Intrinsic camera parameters
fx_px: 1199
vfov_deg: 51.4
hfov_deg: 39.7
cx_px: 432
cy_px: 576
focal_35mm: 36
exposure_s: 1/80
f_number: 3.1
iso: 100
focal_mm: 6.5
...
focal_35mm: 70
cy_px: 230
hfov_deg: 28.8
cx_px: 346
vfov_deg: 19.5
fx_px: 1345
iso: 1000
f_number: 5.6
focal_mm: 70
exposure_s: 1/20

## Work order
Begin at the line above that has "hfov_deg: 28.8" and stop after the line that has "exposure_s: 1/20", copying each line exactly and adding nothing else.

## The completed task
hfov_deg: 28.8
cx_px: 346
vfov_deg: 19.5
fx_px: 1345
iso: 1000
f_number: 5.6
focal_mm: 70
exposure_s: 1/20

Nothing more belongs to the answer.